### Your tasks
- 1) In the passage about the mud bath, what happened to the small pond on the property this summer?
- 2) Output, word for word, the part of the mud bath passage that opens with the words containing "Last week I" and closes with "a mud bath!".

We had been experiencing a dry hot humid summer here in Glengarry county. Little rain had fallen and when it does it is quick thunderstorms that pass by. On my property I have a small pond at the edge of the tree line. This summer, my pond went dry. wells were beginning to run dry, farmers praying for their crops. Over the weekend we had massive rainfalls, I had read posts on facebook about friends running outside to dance in the rain and celebrate.
Last week I had an intuitive class on the Wednesday afternoon. This was the class where we learned how to do Intuitive chakras readings. Putting together everything we had learned over the past year. Part of my homework and healing prescription was to take a mud bath. I’m giggling to myself. When some of you think of a mud bath, you make an appointment at a posh salon and pay incredible amounts of money. When you say to this country chiccitta, take a mud bath…literally I take a mud bath!
I knew that after the weekend there should have been enough rain to get dirty and do some serious mud bathing. I set out to the edge of the forest to check out my little pond.No water, but it was still moist. I removed my flip flops and walked over the brush and debris down into the moist pit. I noticed that I was walking funny…ridged, like I was afraid of my step, as if I would hurt myself. Humped back, walking like I had a cane…looking for something to grab onto to help me balance. When I realized what I was doing I stopped in my step and took note. “Wanda, why are you walking so funny? Nothing here will hurt you!” I was afraid to hurt myself, afraid of sinking into the unknown? I straighten my back, pushed my shoulders back watched my step and started to smile, I’m in control. Moving my foot forward, slightly sinking into the earth’s floor, I smiled again. When I got to the bottom of the pit I squatted to feel the earth in my hands. I examined what was at the bottom of this small pond. There was a thick layer of leaves and small twigs. A healthy mix of compost, as I removed the many layers of the decay, I found the rich soil I was searching for.

[Extracted data entries]

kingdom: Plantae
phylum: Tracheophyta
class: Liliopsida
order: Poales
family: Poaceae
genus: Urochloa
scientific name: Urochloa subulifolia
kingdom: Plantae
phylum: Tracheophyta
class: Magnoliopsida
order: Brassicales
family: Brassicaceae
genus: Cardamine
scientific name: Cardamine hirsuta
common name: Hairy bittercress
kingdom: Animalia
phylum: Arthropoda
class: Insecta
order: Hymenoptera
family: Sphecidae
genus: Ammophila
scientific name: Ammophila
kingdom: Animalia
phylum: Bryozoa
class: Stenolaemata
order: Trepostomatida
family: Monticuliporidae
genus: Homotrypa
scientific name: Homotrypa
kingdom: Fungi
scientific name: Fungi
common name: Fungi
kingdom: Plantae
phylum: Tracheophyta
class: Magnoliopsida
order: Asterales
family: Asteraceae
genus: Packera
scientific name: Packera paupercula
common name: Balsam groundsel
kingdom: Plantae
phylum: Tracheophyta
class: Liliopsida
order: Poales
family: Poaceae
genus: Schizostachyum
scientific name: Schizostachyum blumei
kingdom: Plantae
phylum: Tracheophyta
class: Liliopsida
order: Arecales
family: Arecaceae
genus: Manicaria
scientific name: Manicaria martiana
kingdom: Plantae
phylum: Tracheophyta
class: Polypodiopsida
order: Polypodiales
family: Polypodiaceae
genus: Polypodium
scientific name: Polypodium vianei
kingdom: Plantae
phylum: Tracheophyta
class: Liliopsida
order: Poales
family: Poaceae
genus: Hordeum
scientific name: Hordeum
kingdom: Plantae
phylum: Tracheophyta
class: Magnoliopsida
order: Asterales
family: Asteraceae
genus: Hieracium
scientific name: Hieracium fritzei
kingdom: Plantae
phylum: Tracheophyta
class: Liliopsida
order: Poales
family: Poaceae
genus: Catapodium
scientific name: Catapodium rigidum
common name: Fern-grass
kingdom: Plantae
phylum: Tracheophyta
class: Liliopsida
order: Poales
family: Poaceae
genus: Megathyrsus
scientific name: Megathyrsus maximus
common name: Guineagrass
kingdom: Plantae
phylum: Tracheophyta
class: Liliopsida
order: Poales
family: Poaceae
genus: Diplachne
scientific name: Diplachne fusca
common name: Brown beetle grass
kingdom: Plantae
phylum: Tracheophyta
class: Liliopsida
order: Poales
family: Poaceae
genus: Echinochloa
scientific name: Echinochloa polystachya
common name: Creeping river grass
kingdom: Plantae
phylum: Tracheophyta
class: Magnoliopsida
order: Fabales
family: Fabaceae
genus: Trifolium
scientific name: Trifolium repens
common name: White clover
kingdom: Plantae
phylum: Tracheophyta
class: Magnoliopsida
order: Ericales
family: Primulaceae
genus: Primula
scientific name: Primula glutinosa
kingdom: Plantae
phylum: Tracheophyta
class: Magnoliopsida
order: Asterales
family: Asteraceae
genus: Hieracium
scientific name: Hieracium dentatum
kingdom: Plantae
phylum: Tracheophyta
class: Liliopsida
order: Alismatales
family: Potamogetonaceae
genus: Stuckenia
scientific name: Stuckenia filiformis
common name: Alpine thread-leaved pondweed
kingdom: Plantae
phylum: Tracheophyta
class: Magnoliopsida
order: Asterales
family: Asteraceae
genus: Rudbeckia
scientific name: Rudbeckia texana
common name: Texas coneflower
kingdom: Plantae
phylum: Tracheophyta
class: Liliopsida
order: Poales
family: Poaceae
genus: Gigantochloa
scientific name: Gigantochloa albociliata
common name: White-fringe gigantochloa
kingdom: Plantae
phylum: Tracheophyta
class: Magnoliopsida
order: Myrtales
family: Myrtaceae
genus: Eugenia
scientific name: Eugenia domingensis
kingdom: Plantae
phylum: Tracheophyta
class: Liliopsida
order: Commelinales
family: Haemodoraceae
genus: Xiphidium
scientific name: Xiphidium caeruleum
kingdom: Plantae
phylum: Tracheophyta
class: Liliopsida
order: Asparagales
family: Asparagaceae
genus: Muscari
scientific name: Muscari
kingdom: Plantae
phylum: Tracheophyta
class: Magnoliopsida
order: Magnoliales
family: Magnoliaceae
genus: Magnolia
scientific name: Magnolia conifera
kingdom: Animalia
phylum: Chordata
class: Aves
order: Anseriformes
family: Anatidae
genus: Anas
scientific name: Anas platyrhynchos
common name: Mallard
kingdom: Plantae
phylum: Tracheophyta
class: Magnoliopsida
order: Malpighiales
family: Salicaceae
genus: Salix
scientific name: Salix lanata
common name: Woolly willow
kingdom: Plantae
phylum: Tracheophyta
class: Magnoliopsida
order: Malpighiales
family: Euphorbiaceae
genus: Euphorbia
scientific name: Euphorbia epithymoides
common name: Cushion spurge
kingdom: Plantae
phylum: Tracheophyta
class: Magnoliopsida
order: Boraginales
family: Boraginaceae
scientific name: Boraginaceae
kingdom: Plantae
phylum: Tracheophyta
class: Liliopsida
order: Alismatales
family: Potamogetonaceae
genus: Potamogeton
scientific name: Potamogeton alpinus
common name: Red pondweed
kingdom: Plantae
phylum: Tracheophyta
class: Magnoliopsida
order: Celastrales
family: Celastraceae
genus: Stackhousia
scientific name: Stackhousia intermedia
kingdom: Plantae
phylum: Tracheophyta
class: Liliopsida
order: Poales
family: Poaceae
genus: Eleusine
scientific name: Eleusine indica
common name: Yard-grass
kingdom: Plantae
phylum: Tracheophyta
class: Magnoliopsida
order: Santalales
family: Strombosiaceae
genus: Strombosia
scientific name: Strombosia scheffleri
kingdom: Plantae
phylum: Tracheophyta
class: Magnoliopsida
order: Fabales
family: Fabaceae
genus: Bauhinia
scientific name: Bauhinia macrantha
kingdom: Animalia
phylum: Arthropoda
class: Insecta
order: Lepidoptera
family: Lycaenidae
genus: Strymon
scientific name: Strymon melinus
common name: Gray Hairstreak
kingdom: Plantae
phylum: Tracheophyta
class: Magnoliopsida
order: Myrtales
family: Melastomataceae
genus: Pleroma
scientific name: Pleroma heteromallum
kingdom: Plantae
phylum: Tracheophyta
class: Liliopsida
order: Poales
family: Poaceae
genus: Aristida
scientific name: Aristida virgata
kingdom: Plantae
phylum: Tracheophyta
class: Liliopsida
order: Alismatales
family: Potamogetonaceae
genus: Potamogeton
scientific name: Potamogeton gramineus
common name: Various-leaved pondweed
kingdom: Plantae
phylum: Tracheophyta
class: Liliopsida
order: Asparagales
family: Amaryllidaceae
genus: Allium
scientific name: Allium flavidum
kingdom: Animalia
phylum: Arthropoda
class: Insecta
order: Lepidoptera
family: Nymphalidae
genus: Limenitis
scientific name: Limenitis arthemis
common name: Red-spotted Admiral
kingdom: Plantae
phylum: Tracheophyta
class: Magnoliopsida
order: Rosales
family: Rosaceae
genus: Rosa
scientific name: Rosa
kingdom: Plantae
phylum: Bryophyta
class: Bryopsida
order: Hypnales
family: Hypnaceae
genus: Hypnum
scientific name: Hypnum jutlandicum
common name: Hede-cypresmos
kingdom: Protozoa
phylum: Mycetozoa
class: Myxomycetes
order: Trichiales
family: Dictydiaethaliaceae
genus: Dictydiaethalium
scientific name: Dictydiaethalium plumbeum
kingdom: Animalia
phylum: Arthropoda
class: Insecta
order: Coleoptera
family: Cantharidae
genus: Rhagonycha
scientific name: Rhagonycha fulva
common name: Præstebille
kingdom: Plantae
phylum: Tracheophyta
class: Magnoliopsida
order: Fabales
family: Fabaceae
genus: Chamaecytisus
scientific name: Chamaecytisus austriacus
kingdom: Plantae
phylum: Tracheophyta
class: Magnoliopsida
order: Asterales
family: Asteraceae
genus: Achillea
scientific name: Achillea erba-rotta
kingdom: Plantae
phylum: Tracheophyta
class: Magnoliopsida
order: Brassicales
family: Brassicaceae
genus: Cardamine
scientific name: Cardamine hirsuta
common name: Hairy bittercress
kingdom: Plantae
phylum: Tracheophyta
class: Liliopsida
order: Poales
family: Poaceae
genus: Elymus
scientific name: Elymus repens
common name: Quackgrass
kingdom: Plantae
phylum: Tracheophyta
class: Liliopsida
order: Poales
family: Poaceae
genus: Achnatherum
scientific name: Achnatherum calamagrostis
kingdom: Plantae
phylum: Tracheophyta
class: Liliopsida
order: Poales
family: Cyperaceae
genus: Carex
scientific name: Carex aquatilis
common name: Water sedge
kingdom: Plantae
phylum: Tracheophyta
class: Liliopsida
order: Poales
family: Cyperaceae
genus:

### Answers below
- 1) The pond went dry.

- 2)
Last week I had an intuitive class on the Wednesday afternoon. This was the class where we learned how to do Intuitive chakras readings. Putting together everything we had learned over the past year. Part of my homework and healing prescription was to take a mud bath. I’m giggling to myself. When some of you think of a mud bath, you make an appointment at a posh salon and pay incredible amounts of money. When you say to this country chiccitta, take a mud bath…literally I take a mud bath!